La tradición no deja de ser lo que es por más que el lenguaje intente soportarla con argumentos crípticos y peticiones sofísticas de permanencia: una obediencia a un ritual que alguna vez se inventó sin otra excusa distinta al divertimento o al esnobismo; la insistencia de un acto que tiene el único sustento emocional de haber sido heredado por generaciones que desaparecieron amándolo; una atadura ancestral a un juego que alcanzó una categoría sagrada por los años y los siglos de su repetición.

Esa es la palabra totémica de los taurinos para defender una versión alterna del Circo Romano, aunque la comparación les parezca propia de una barbarie antigua y superada.  Toda la discusión sobre toros, sea seria o banal, sea académica o chapucera y propia también del esnobismo y de la rebeldía juvenil o del ritual de la furia, se reduce al mismo centro al que se ha reducido toda la discusión del mundo desde que el lenguaje construyó también su tradición de paradigmas: a la cosmovisión humana y a su exclusividad. Por eso la comparación con las fiestas Romanas y sus derivados les parece inexacta: porque en ellas el gladiador tenía las mismas desventajas del tigre, del rinoceronte de la india o del hipopótamo del Nilo, animales muy superiores a las torpezas de un mamífero común, y el hombre tenía las mismas posibilidades de morir atravesado por las garras y atragantado en público por la rabia animal sin muchas ayudas disponibles.

En la fiesta del toro, la exclusividad y la integridad del torero están cubiertas por la retórica de la estética; por la salvaguardia del rejoneo, por los banderilleros, por el picador y por la eficacia colaborativa del mozo de espadas que sale a bailar con su sombrero rococó y sus filos brillantes mientras el torero abre los brazos y descansa entre el bullicio del aplauso.

Podría contraargumentar un taurófilo que la descripción es equívoca, que el toro es un toro bravo por más que el peso y la posición del animal no parezcan tan sanguinarias, que los cuernos son fatales por más que la velocidad no tenga precisamente la carrera de un felino, y que en el centro de la realidad de la fiesta está la trascendencia del sacrificio, la rivalidad entre un hombre y un animal al filo de la muerte y la metafísica del enfrentamiento entre dos especies inconexas pero equilibradas,  y que además, ese contraste con el Circo Romano no solo es escandaloso sino impreciso porque el gladiador, diría el refuerzo de la razón sobre el juego, no era considerado un hombre en esos siglos sino un esclavo, y que allí no cabría la comparación ni la lógica humana de la modernidad. Pero en el centro de los centros se encuentra de nuevo el antropocentrismo; esa manía de querer entender sobre todos los focos que la prioridad es el espectáculo, que  es exclusivamente humano aunque se quiera criar al toro con toda la delicadeza para soportar la teoría. La imposición flagrante se encuentra justamente allí: en la manipulación de una especie para fines estrictos de nuestro goce.  El toro ignora la estética, la trascendencia y la metafísica de la prolongación de su muerte, y cae desangrado en público entre una construcción ficticia del concepto belleza que solo existe en la subjetividad del matador.

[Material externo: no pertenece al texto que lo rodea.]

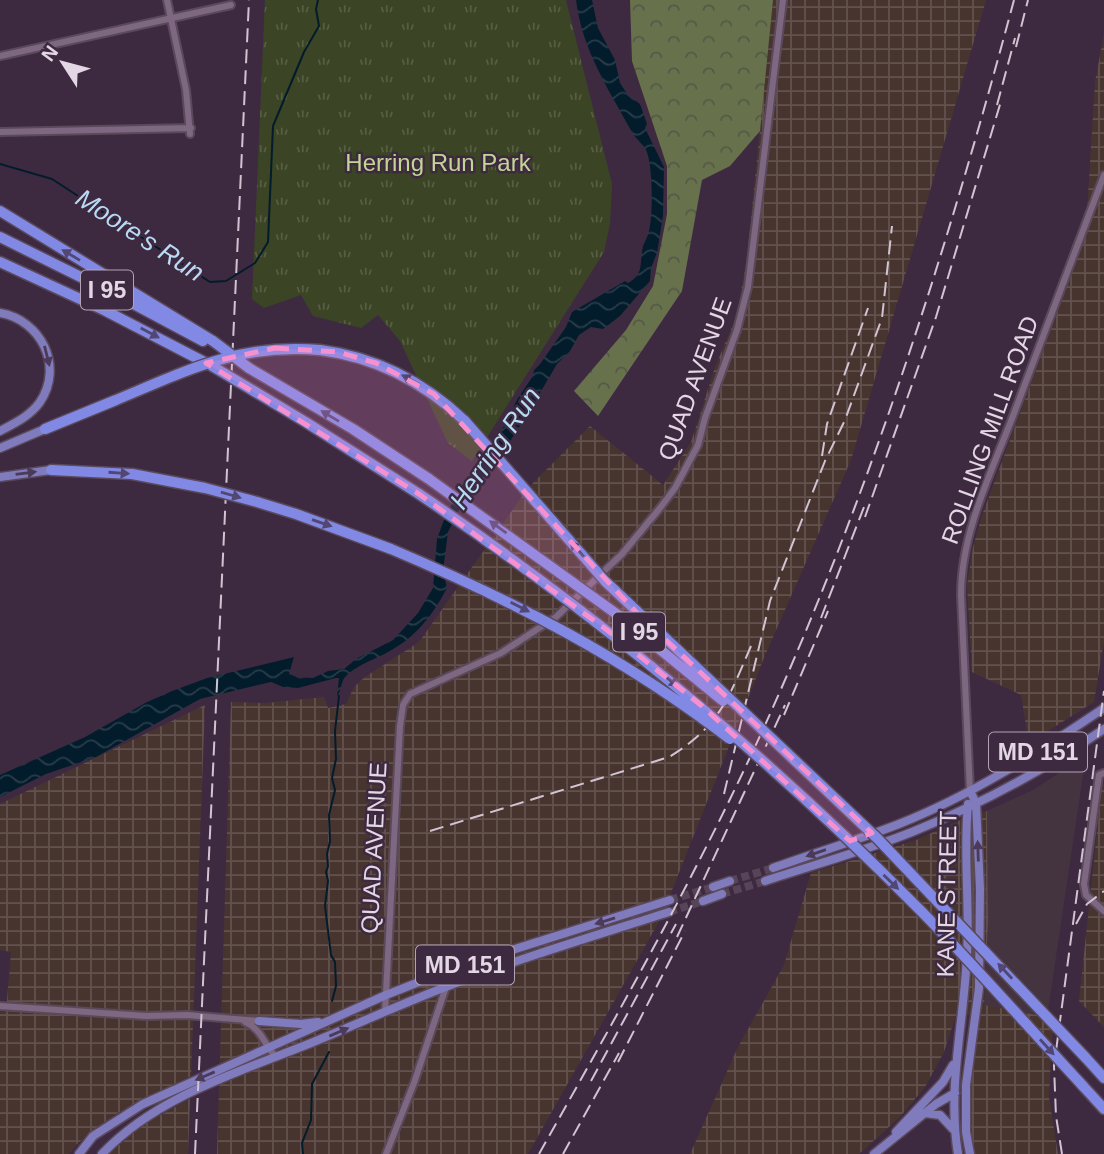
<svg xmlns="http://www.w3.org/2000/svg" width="1104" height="1154" font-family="Helvetica,sans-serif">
<defs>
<pattern id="industrial-grid" width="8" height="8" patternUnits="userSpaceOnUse" patternTransform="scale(1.75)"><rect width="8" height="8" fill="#48342f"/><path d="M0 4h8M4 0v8" fill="none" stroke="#62514d"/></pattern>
<pattern id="forest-crowns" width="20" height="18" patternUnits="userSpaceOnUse" patternTransform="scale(1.75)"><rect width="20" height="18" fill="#67714c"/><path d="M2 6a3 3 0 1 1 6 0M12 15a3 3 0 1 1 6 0" fill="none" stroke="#565848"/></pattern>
<pattern id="park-tufts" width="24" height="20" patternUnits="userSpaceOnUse" patternTransform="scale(1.75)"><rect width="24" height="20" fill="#3b4424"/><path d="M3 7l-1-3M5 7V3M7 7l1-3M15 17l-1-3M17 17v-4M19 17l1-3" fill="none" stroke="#575e44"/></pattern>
<pattern id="water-waves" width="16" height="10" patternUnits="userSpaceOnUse" patternTransform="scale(1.75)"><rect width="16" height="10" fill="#031c2c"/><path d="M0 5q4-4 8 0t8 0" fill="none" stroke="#283c4a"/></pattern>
</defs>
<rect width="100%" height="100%" fill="#3e2a40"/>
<path fill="#443440" d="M1086,755L1047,1017L984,1006L988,923L987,811L1033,790Z"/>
<path fill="url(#industrial-grid)" d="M773,0H986L851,460L766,653L661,918L528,1154H217L231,702L266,703L324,697L328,708L346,704L354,687L365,677L419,642L528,488L590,426L663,485L691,442L715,367L737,315L747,257Z
M1104,34V641L1094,702L1029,743L1021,695L972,672L967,585L973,547L982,515L1074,268L1087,211L1095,82Z
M205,705L191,1076L112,1116L77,1144L69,1154H0V1012H6L11,952L0,950V804Z
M1104,783V1027L1079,1001L1102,784Z
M987,811L988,923L984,1005L1053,1018L1049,1097L1058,1154H972L969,1097L978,1016L957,1012L944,1052L925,1087L900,1117L859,1154H690L738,1047L784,965L811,873L916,840L960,820Z
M190,1099L188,1154H109L144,1124Z"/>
<path fill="url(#forest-crowns)" d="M630,0H773L760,131L730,166L702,180L682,291L598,416L574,391L626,330L653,286L667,214V166L632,61Z"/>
<path fill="url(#park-tufts)" d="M265,0H566L612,184L610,223L604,252L472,461L448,443L400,341L378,315L361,328L313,316L301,295L264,308L252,299Z"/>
<path fill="url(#water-waves)" d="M576,0H592L598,28L615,60L620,83L628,95L640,104L647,124L645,128L664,167L663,216L657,253L651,268L650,281L620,316L603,329L591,327L579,335L570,351L557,364L527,415L497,461L483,478L471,486L448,532L443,571L447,588C433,615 415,638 388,652C374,660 356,665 345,677C341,682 341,691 337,697L339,678H336L298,688L283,687L271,682L200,699L96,757L46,774L0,797V775L85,737L147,702L172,691L207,678L294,657L289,674L297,677L313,678L328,671L344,669L356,659L393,640L418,613L433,588L437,539L445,517L464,482L481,464L503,428L518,398L533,376L534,370L540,364L566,327L572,312L625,281L628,283C645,274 639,262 643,246C645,241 648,236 649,231C653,215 653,164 646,150C643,144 637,140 633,134C609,90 582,50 576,0Z"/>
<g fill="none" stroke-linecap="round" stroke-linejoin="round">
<path stroke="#031c2c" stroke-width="2" d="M0,164L52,179L210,282L226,281L255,263L268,242L273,126L304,52L319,26L316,9L318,0
M332,1001L336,986L335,962L331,955L325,906L328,881L326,872L328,866L327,854L330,841L329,815L335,790L332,778L336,759L335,731L339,696
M303,1154L302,1143L311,1120L312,1084L329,1052"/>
<path stroke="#574459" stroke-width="8" stroke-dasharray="8 4" stroke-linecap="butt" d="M730,881L773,868
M722,894L765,881
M670,900L713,887
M669,912L703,901"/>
<defs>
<path id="minor" d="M167,0L186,90L190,134
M0,56L231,5
M0,132L191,128
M1104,773L1099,775L1084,884L1086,895L1104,911
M970,791L961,595C961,533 991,473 1013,416C1043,336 1074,255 1104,175
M0,1006L146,1016L187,1015L259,1021
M385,1012L400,726L403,705L410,694L501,653L556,617L622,554L660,508L675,488L698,445L705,418L737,330L748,287L783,0
M245,1022C262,1029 264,1045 276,1057
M386,1154L414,1083L452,969"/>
<path id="major" d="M0,313C41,320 64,366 40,402C30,416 15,423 0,431
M0,448L45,429
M0,477L51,470
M970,791L976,803L980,889L979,988L966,1085V1132L970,1154
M773,868C815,853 858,840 899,824C972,795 1039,752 1104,708
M765,881C813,865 864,851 912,832C979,805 1044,770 1104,729
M713,887L730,881
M703,901L722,894
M259,1021L301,1024L318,1022
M925,1113L940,1115L953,1129
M896,1132L943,1082L953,1065
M79,1154L93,1136L143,1104L386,995L452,969L670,900
M102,1154C157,1096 239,1072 311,1043C355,1025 399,1005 443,988C517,959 594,936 669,912
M874,1154L936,1104L955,1093
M958,1154C947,1087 964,1022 967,955C970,905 963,854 968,804"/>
<path id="highway" d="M0,211L213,341
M0,237L115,294L203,341
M0,262L104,310L212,366
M320,350C376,357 424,382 465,421
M249,368L353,429L429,479
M307,423L419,494
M45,429L116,400
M51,470L132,474L205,488
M257,502L296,514L391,549
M1085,1057L1104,1078
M1083,1086L1104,1109"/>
</defs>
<use href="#minor" stroke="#5a495b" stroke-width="10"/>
<use href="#major" stroke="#5a495b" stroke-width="11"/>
<use href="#highway" stroke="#5a495b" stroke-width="13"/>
<use href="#minor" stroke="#7e6780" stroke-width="6"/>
<use href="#major" stroke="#807bbd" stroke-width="8"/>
<use href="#highway" stroke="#8189e5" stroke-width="10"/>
<path stroke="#d1c3d2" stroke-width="2" stroke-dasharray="14 7" stroke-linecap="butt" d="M1016,47L1028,0
M997,105L1015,38
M822,456L827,424L868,308
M865,517L936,317L1002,98
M821,618L864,507
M784,715L828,611
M724,794L770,601L825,461L845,420L882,318L892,226
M430,831L669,757C720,726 728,699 751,646
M1076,924L1087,904L1104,891
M677,937L785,705
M618,1062L685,931
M591,1081L676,924
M195,1154L249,0
M539,1154C620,1010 702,865 770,714C873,484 949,243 1014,0
M563,1154L619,1053
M1062,1154L1056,1116L1054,1066L1104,691"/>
<defs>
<path id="highway-bridge" d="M213,341L249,368
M212,366L307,423
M116,400C188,370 240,343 320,350
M465,421L605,581L877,838L1085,1057
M429,479L618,615L723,701
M205,488L257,502
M419,494C601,617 767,755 922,912C977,968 1029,1028 1083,1086
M391,549C514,601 623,657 730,739"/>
</defs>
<use href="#highway-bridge" stroke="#5a495b" stroke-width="13" stroke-linecap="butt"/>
<use href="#highway-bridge" stroke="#8189e5" stroke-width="10"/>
</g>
<defs><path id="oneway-solid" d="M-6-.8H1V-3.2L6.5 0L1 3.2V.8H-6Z" transform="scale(1.75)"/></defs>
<g fill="#524672">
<use href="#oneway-solid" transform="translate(71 255) rotate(-149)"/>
<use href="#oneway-solid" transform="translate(150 333) rotate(28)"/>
<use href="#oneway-solid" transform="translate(411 380) rotate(-151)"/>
<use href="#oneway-solid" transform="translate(330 416) rotate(-149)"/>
<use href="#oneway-solid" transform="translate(119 473) rotate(4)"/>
<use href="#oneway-solid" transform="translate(231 495) rotate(16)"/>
<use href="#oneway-solid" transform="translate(322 523) rotate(19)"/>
<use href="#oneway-solid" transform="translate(498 527) rotate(-144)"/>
<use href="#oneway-solid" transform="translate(577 549) rotate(-131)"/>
<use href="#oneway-solid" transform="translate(520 607) rotate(27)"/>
<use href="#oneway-solid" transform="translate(670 680) rotate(40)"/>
<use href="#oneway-solid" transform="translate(891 882) rotate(44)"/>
<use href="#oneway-solid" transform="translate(1005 971) rotate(-133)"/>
<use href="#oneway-solid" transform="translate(1047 1047) rotate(48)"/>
</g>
<g fill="#4b3a59">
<use href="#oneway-solid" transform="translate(47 356) rotate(76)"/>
<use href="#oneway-solid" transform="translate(26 473) rotate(-7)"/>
<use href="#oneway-solid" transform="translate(978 851) rotate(-92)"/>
<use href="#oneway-solid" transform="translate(816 853) rotate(161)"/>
<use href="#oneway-solid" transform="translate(605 921) rotate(163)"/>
<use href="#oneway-solid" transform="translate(339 1032) rotate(-23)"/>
<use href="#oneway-solid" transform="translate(205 1076) rotate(157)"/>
</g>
<path fill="#f790ce" fill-opacity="0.2" stroke="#f790ce" stroke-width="5" stroke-dasharray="14 9" stroke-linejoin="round" d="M275,348L338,352L376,363L434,394L637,613L872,833L850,841L702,706L607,630L419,494L206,363Z"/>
<g text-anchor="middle" stroke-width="5" stroke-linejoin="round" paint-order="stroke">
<g fill="#3e2a40" stroke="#b2a3b4" stroke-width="2">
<rect x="81" y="270.5" width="52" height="39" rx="5"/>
<rect x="613" y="612.5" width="52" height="39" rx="5"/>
<rect x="989" y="732.5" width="98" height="39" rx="5"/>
<rect x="416" y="945.5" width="98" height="39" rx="5"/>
</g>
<g font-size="23" font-weight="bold" fill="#e4d7e5">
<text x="107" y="298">I 95</text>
<text x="639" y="640">I 95</text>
<text x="1038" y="760">MD 151</text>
<text x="465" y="973">MD 151</text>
</g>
<g font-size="24" fill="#c3d595" stroke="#3e2a40">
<text x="438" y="171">Herring Run Park</text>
</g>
<g font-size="24" fill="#e4d7e5" stroke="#3e2a40">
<text transform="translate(695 379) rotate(-70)" y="8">QUAD AVENUE</text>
<text transform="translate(990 430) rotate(-70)" y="8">ROLLING MILL ROAD</text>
<text transform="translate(374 848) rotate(-87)" y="8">QUAD AVENUE</text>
<text transform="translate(947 894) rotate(-89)" y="8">KANE STREET</text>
</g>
<g font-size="26" font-style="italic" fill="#b8dbf5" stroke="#3e2a40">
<text transform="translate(140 235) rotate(33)" y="9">Moore's Run</text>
<text transform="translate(495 448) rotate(-56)" y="9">Herring Run</text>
</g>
</g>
<g transform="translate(63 63) rotate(306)" stroke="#3e2a40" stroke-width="5" paint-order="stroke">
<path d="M0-5L12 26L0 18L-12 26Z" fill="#e4d7e5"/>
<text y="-10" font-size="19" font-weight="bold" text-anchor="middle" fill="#e4d7e5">N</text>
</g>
</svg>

Sobre todo el espectáculo y el show, no dejan de ser circenses los gemidos de toros degollados de José Felix Lafaurie y del ex procurador Alejandro y de los otros alfiles de la derecha radical, asiduos visitantes de la plaza de Santamaría. Dicen, curiosamente, que los dejen ser, que son una minoría, y que merecen el reconocimiento de sus derechos fundamentales. Denuncian persecución por encontrarse en la diferencia. Creo haber escuchado pocos meses atrás sus argumentos solemnes contra esas mismas denuncias al otro lado de la realidad. La lógica es una perra que se acuesta con todos, decía William Shakespeare.